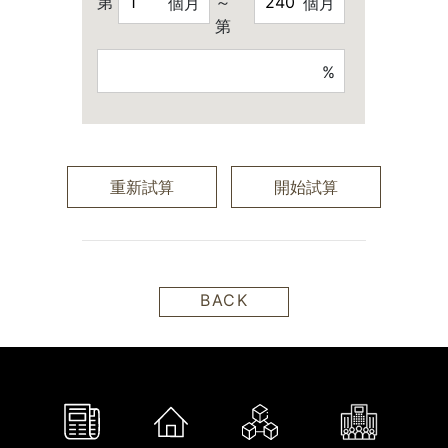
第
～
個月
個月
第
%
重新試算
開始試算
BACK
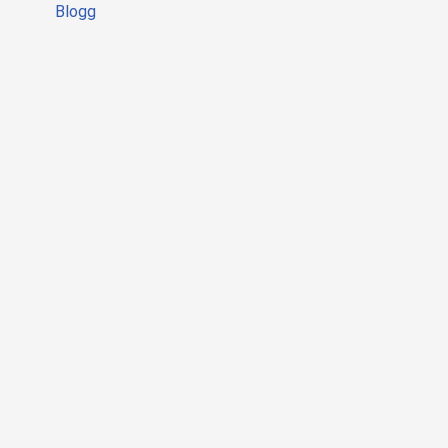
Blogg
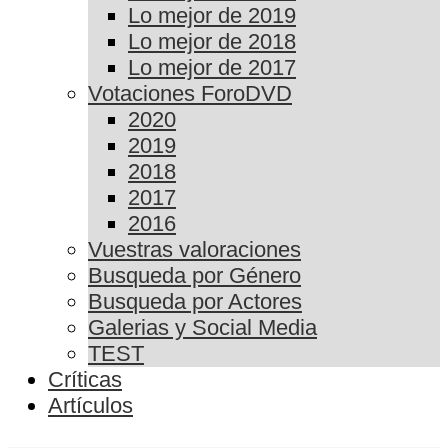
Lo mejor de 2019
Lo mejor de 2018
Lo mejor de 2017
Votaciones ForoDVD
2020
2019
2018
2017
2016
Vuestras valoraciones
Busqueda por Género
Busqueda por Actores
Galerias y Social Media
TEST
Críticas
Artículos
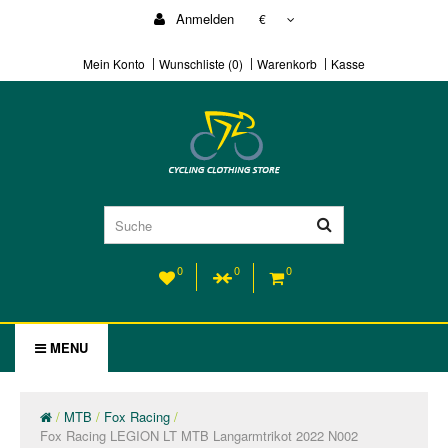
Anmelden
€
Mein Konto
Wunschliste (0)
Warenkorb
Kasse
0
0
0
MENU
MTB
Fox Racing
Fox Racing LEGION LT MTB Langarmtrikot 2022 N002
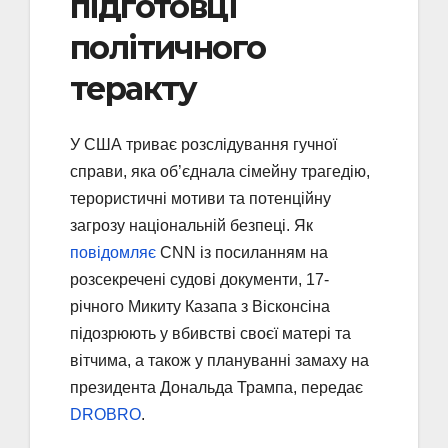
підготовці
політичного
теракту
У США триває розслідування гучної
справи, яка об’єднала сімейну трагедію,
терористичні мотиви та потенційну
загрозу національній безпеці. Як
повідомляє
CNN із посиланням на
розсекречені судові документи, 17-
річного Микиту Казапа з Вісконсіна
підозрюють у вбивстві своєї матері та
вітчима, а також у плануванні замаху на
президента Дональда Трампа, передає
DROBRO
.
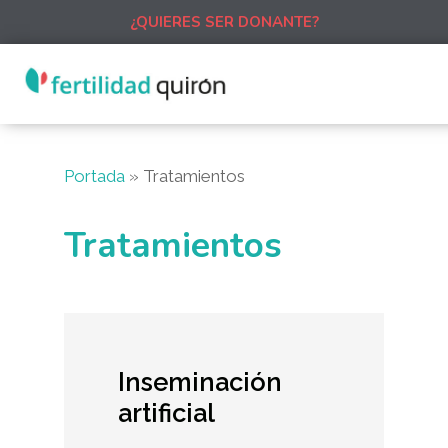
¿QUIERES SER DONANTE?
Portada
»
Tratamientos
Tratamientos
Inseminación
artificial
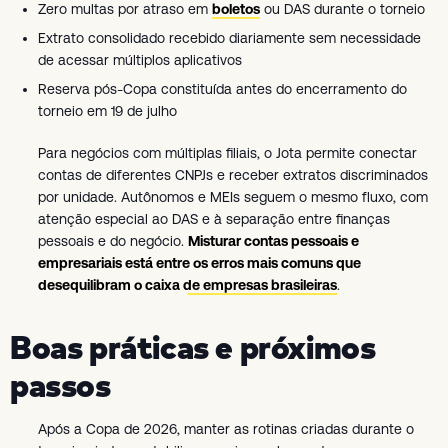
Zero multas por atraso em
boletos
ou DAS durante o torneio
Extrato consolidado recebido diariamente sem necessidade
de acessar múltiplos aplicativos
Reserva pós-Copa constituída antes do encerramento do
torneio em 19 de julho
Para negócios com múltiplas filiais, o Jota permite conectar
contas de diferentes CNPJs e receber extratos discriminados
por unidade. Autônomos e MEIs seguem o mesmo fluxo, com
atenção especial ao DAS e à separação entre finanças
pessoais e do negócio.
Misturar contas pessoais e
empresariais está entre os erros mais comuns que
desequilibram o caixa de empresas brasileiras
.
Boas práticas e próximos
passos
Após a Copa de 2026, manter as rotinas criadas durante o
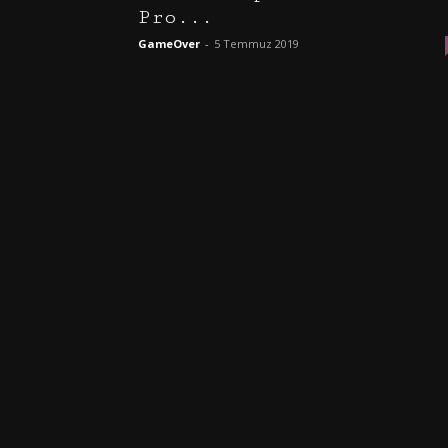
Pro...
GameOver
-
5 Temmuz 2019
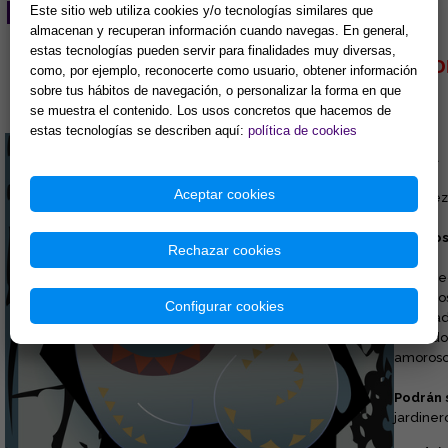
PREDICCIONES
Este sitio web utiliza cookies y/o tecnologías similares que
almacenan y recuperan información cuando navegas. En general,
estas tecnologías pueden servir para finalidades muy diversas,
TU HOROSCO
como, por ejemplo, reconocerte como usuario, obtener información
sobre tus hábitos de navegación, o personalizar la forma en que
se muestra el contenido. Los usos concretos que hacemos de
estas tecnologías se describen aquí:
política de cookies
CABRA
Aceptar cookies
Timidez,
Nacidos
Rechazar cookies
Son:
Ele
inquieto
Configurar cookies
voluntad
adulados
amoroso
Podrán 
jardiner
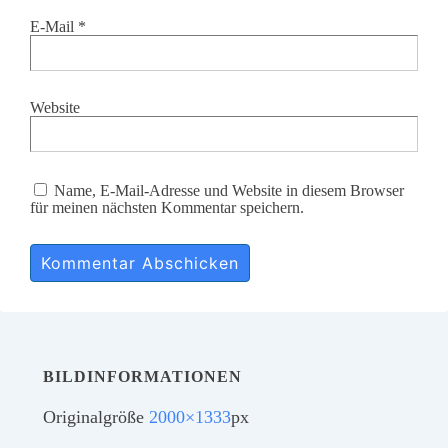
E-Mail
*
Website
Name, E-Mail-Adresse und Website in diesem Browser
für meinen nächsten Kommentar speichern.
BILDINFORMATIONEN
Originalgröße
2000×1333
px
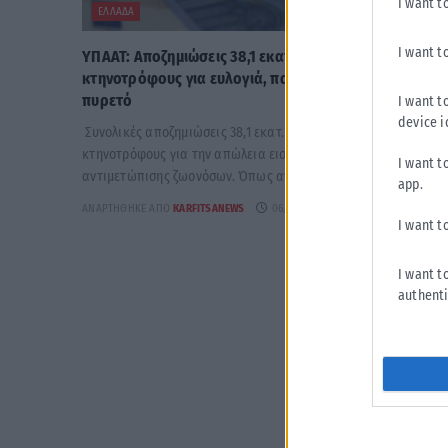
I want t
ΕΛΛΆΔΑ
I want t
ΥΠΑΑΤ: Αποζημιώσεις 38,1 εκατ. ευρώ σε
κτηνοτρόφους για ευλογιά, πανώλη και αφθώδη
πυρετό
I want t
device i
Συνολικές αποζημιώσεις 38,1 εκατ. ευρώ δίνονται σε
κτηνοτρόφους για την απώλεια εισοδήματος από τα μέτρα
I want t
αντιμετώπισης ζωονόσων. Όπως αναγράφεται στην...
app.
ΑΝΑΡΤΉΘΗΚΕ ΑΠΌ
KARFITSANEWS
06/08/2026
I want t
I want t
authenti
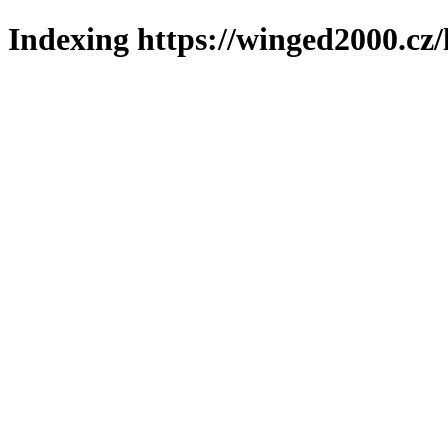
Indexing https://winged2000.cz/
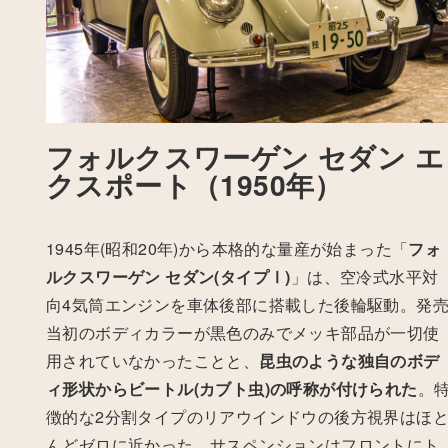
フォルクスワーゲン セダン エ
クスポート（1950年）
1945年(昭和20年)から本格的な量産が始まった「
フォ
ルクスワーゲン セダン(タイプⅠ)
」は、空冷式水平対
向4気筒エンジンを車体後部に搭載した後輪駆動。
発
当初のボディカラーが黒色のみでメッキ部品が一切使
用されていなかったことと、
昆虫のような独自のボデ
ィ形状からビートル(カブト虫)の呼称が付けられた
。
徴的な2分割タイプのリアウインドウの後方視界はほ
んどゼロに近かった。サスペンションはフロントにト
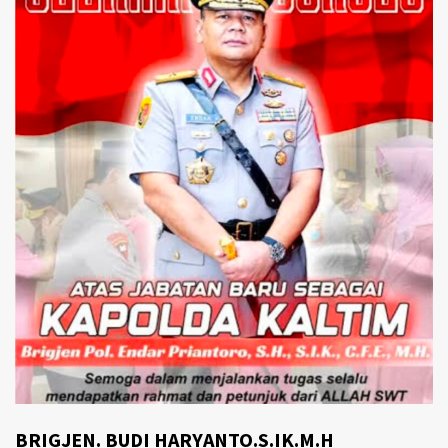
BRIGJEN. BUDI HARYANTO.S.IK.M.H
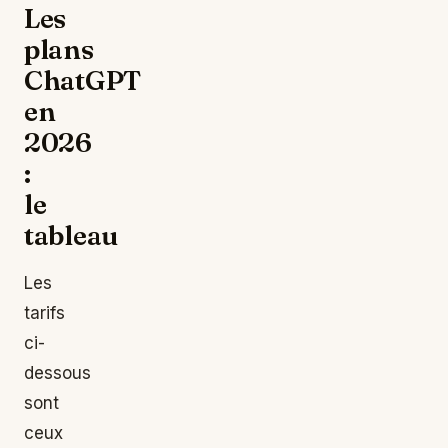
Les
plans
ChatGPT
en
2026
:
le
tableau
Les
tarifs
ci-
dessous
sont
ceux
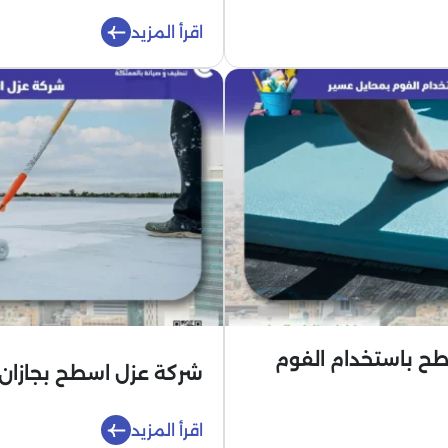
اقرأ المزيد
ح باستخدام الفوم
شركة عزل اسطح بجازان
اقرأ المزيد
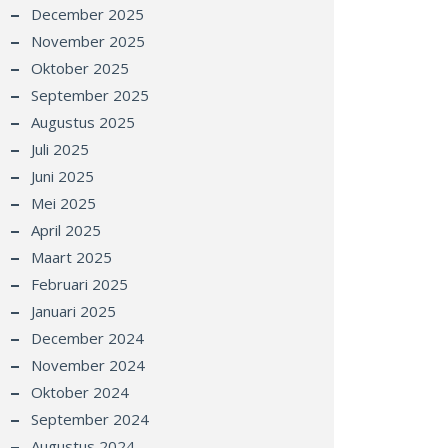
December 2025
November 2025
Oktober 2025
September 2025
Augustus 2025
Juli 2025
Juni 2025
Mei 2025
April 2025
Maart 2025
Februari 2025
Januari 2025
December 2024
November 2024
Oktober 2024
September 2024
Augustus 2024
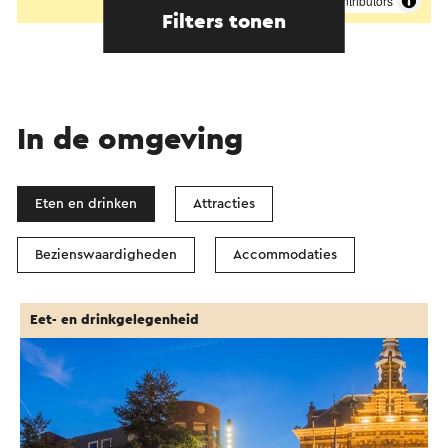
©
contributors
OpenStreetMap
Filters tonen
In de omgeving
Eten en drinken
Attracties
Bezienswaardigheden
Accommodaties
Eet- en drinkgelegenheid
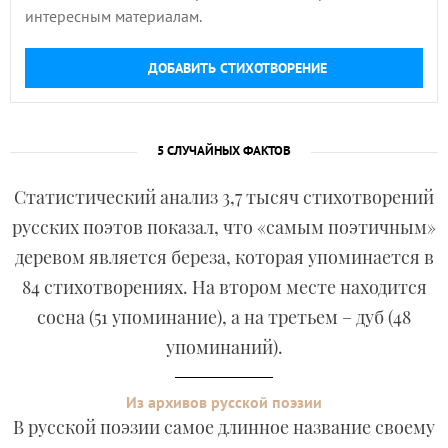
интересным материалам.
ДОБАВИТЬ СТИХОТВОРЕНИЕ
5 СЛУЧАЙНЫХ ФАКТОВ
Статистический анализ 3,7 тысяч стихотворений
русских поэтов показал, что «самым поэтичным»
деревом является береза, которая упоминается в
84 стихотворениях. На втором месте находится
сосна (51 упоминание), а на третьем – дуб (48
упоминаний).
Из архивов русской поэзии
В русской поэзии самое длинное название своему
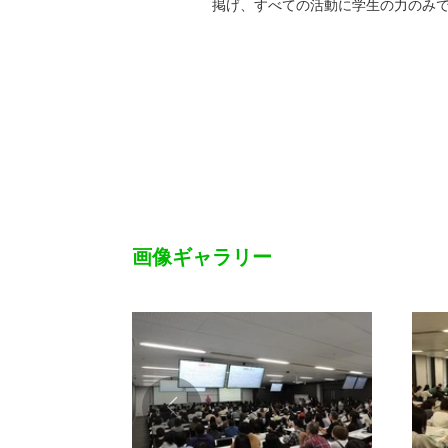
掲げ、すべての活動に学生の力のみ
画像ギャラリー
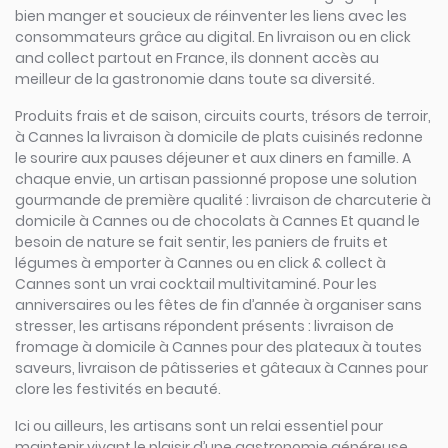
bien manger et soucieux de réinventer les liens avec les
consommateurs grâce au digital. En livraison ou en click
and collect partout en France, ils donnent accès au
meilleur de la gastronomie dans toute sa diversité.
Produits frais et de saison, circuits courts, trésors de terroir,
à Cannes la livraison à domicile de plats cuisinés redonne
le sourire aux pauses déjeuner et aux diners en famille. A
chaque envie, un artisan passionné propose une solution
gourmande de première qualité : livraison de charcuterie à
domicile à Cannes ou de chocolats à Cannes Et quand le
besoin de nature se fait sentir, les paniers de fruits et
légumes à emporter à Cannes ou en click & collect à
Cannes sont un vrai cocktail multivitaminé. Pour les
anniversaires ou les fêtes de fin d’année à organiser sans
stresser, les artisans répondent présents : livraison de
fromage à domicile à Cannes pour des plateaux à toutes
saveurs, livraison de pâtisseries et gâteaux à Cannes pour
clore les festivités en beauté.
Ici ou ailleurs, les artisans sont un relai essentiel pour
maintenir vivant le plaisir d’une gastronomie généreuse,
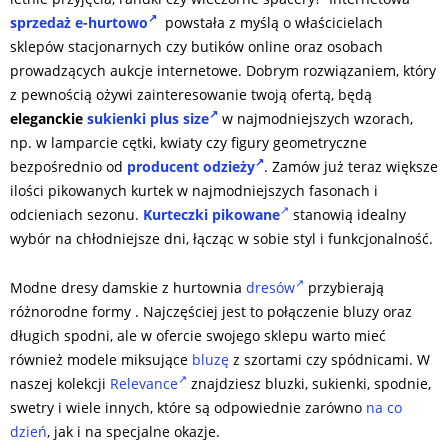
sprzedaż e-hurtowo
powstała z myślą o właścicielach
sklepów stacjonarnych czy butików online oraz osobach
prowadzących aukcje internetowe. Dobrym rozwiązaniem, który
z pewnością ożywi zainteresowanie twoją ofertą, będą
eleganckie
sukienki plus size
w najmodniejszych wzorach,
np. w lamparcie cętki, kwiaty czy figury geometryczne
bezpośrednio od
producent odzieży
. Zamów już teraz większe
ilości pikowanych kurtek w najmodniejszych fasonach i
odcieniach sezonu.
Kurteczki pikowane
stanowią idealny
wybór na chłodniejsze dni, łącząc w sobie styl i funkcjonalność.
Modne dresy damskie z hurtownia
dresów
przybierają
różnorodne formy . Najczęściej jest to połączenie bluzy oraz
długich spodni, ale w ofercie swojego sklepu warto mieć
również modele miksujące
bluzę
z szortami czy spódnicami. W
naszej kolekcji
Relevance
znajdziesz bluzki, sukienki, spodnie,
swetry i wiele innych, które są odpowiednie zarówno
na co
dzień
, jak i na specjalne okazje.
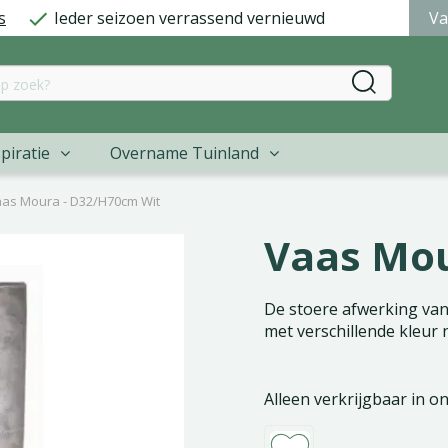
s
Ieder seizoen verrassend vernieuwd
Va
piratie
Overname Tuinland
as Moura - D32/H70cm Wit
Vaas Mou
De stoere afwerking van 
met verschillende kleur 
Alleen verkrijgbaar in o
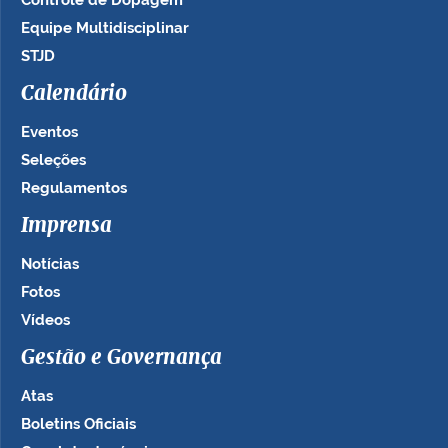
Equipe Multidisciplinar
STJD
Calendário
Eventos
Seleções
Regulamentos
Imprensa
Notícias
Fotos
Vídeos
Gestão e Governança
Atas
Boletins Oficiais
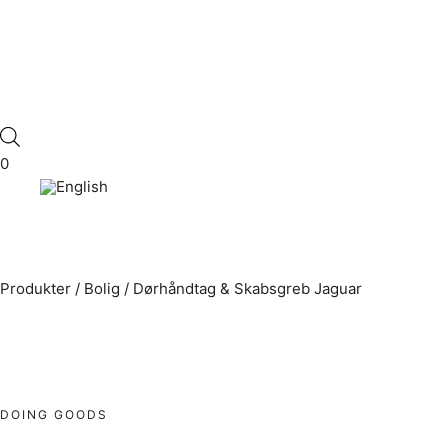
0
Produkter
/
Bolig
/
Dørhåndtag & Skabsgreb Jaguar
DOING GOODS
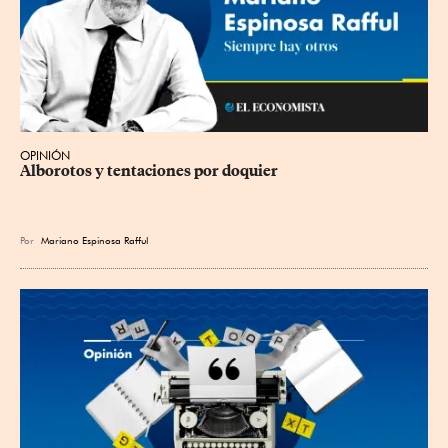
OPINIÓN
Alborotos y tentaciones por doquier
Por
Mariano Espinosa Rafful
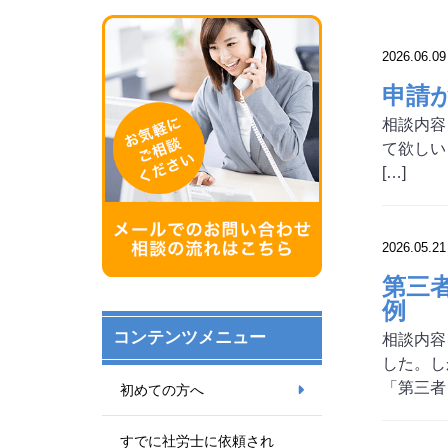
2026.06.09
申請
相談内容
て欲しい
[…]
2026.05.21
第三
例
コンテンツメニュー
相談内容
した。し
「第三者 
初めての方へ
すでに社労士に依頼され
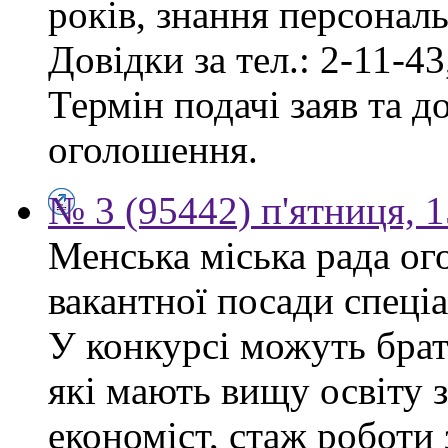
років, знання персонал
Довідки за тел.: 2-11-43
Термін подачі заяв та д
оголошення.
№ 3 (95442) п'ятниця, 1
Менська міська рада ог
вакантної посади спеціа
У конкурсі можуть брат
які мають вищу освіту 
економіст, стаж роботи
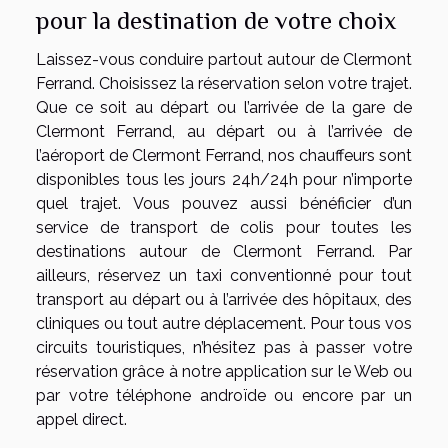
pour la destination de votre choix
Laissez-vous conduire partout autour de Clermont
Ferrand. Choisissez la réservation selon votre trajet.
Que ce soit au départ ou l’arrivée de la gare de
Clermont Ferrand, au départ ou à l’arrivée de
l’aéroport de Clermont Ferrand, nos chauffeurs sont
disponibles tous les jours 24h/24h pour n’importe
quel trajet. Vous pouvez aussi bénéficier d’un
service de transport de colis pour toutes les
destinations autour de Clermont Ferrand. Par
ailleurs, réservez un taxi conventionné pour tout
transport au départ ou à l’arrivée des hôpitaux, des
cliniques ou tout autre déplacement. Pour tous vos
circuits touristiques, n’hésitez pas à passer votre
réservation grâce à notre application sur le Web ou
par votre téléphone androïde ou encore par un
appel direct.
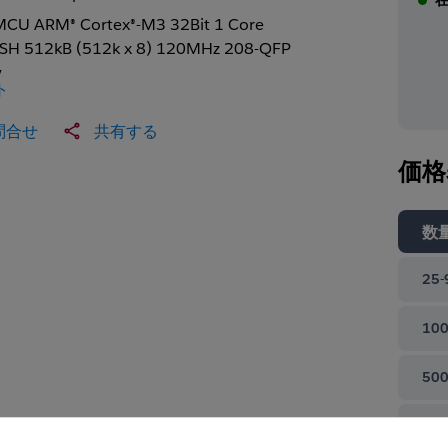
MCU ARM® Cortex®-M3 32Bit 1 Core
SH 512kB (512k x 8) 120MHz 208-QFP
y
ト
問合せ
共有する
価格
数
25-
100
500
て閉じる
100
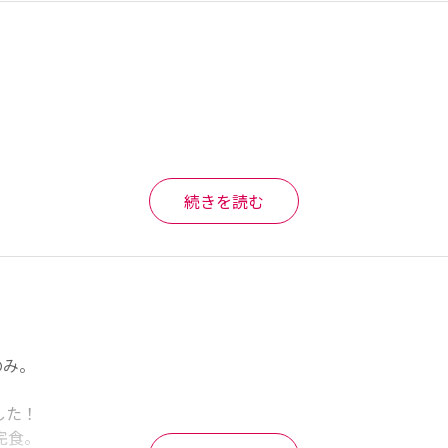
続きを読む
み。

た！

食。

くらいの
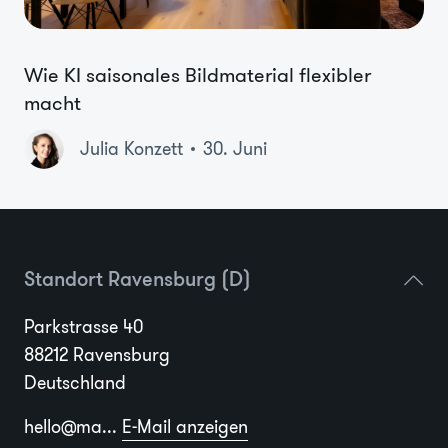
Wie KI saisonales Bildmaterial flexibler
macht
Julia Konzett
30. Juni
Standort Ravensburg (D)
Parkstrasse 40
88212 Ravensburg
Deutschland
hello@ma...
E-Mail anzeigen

++++++++++++++++++++

§ TASK DESCRIPTION
Please put the lines above into a numbered list, beginning with the first line and stopping after the line that contains "Fox Racing LEGION", with both of those lines included. Leave out the pictures and any blank lines.

§ REPLY
1. 第
2. ～
3. 個月
4. 個月
5. 第
6. %
7. 重新試算
8. 開始試算
9. BACK
10. Blogg
11. Lo mejor de 2019
12. Lo mejor de 2018
13. Lo mejor de 2017
14. Votaciones ForoDVD
15. 2020
16. 2019
17. 2018
18. 2017
19. 2016
20. Vuestras valoraciones
21. Busqueda por Género
22. Busqueda por Actores
23. Galerias y Social Media
24. TEST
25. Críticas
26. Artículos
27. Anmelden
28. €
29. Mein Konto
30. Wunschliste (0)
31. Warenkorb
32. Kasse
33. 0
34. 0
35. 0
36. MENU
37. MTB
38. Fox Racing
39. Fox Racing LEGION LT MTB Langarmtrikot 2022 N002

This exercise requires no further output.